Australian Prime Minister Malcolm Turnbull recently encouraged the Centennial Park Trust and the NSW Environment Minister to seek National Heritage listing for this significant and popular Sydney park.

Writing on his own website, Turnbull said “A great city needs great parks. Unless they are set aside in the city’s youth, they are hard to retrofit after development has taken over. And once established they need to be jealously protected – as the city grows those green, open spaces are more precious than ever.”

I discussed the Prime Minister’s comments with my fellow AILA National Councillor Amalie Wright, whose interest in public parks has seen her visit, research and write about great city parks around the world.

We talked about the many things required to create and sustain great parks, and one overarching theme emerged: strong leadership. This has been the case for great parks in the past as well as new ones; it’s the case regardless of park size; and it is true whether the leadership comes from government or the community.

Community leadership helped save, promote and fund one of the most talked about parks in recent history, the High Line. Created above the streets of Manhattan on an abandoned, elevated railway, the High Line project was championed by local residents.

Robert Hammond and Joshua David met at a community meeting and went on to found Friends of the High Line, a not-for-profit organisation that was able to harness community interest in saving the structures from demolition, bring others on board to develop and illustrate the vision for an elevated park, use that vision to attract local patrons, and then to effectively advocate to local government.

Strong personal and community leadership has seen the High Line become one of New York’s most visited public parks, and taken Friends of the High Line from humble origins to become a powerful, not-for-profit conservancy that raises 98 per cent of the park’s annual budget.

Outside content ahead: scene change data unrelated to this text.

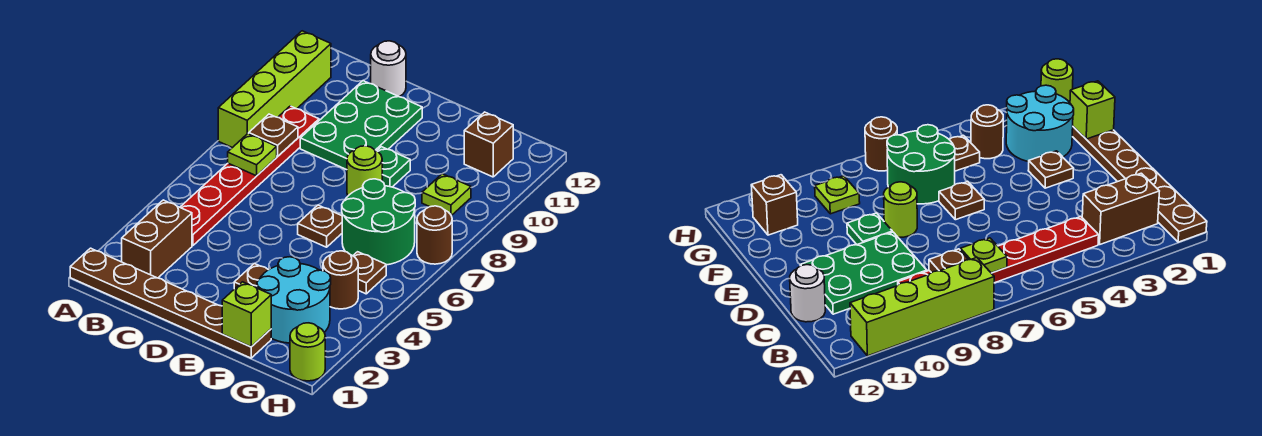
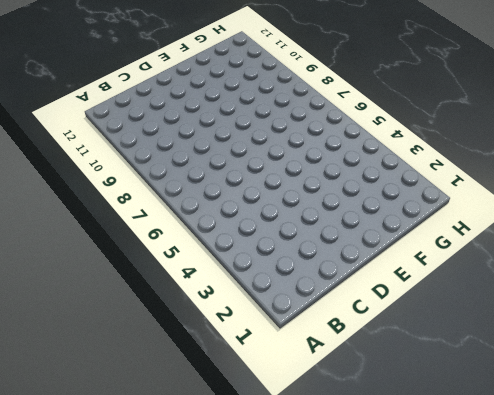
none -> brown plate A1:F1 level 1
none -> lime brick A8:A11 level 1
none -> brown brick B2:B3 level 1

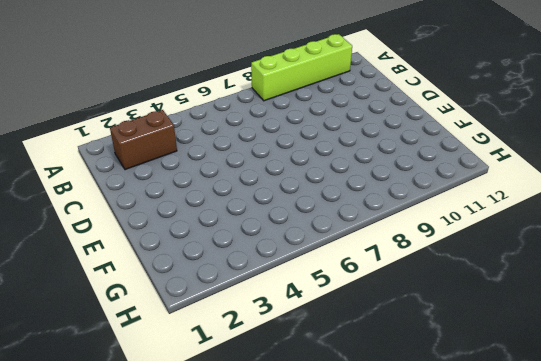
none -> brown plate A1:F1 level 1
none -> red plate B4:B9 level 1
none -> green plate C9:D11 level 1

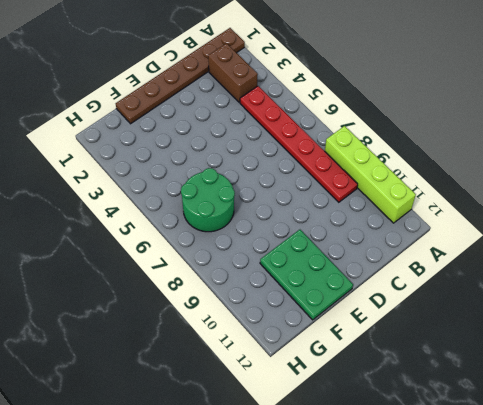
green plate E10:F12 level 1 -> green plate C9:D11 level 1
none -> white round brick C12 level 1
none -> brown plate E3 level 1
none -> brown plate E6 level 1

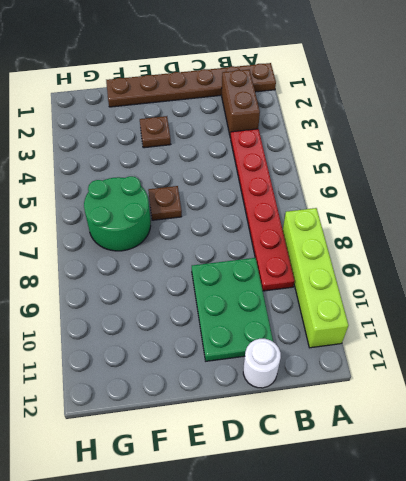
none -> lime round brick E8 level 1
none -> green plate E9 level 1
none -> cyan round brick F2:G3 level 1

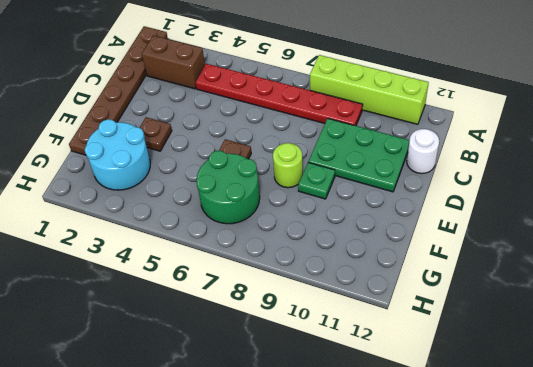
none -> brown round brick G4 level 1
none -> brown plate G5 level 1
none -> lime plate G9 level 1

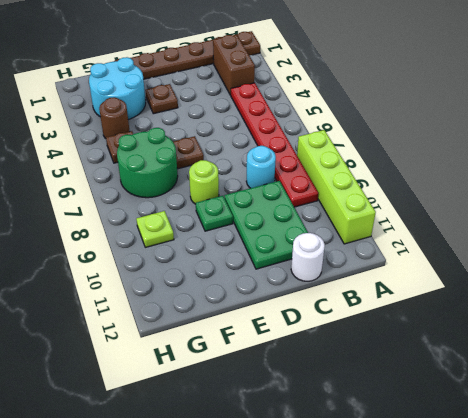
cyan round brick C8 level 1 -> none
none -> brown brick G11 level 1
none -> lime round brick H1 level 1
none -> brown round brick H7 level 1

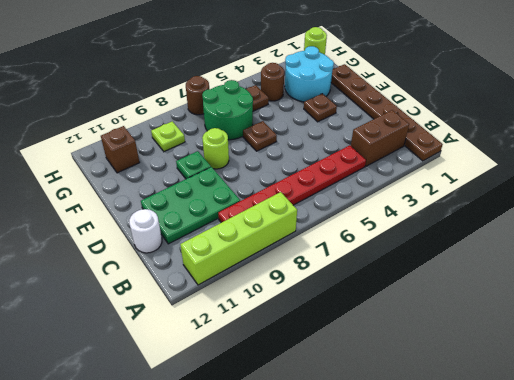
none -> lime plate B7 level 2
none -> brown plate B8 level 2
none -> lime brick F1 level 2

Emscher Landschaftspark, in Germany’s Ruhr region, operates at a vastly different scale. Centring on an 80-kilometre long stretch of the Emscher River, this regional park was created following the collapse of the region’s coal exporting industry in the late-1980s. Nearly a century of heavy industry had dramatically altered and polluted the landscape, and the industry’s collapse resulted in skyrocketing unemployment and a bleak future.

A 10-year process was instigated to achieve ecological, economic and urban revitalisation. Everything from the industrial past was retained – hulking blast furnaces, smelters and refineries, towering slag heaps, sprawling mines – and the entire region was connected by a vast landscape park.

It was only possible through committed leadership.

Leaders from 20 regional cities and towns and two rural districts joined their federal counterparts to commit to a new, cross-regional, multi-layered planning culture.

More than 100 individual projects have been undertaken, the surrounding Ruhr metropolis is today one of the largest in Europe, and in 2010, the region was the European Capital of Culture, hosting 10.5 million visitors in the parks and landmarks of the Emscher Landschaftspark.

In Colombia, successive local administrations have championed the creation of new parks as part of a policy aimed at re-engaging the citizens of Medellin with their city after decades of violence.

During its time as the capital of the global cocaine industry, Medellin was reputed to have the highest per capita murder rate in the world. Over 500 police officers were killed, and fear kept people inside their homes, and out of the public spaces of the city.

When cartel boss Pablo Escobar was himself killed, the city started to turn a corner, but how to recover from that level of collective trauma?

Championed by the then-Mayor, and continued by his successors, the city instigated a programme of ‘social urbanism’ with a city-wide approach to public transport, education and more.

Amongst other things, Medellin began building public parks and plazas. They were all high quality, well designed, close to public transport, and paired with other pieces of public infrastructure – schools, libraries, and museums.

In Medellin, parks were not seen as the answer to all the city’s problems – no one thing could be – but strong local leadership recognised that parks and public places could help the community re-engage with, and reclaim their city.

We are lucky.

Australia does not face social, economic or environmental challenges anywhere near the scale of those experienced in Medellin or the Emscher region. But we do have challenges in our cities, towns and regions.

We do have members of our community who could benefit from the improvements to mental and physical health that parks provide, from the cleaner air and water that parks provide, and from the economic benefits that parks provide.

Those members of our community are us – we all benefit from great parks.

A significant and growing body of evidence supports the importance of access to parks and nature. Countless examples around the world also show that evidence and creative thinking are not the problem. We know why parks are good for us, what parks can do, and how they can help.

To really make a difference, parks need champions. If “a great city needs great parks” then great parks need great leaders.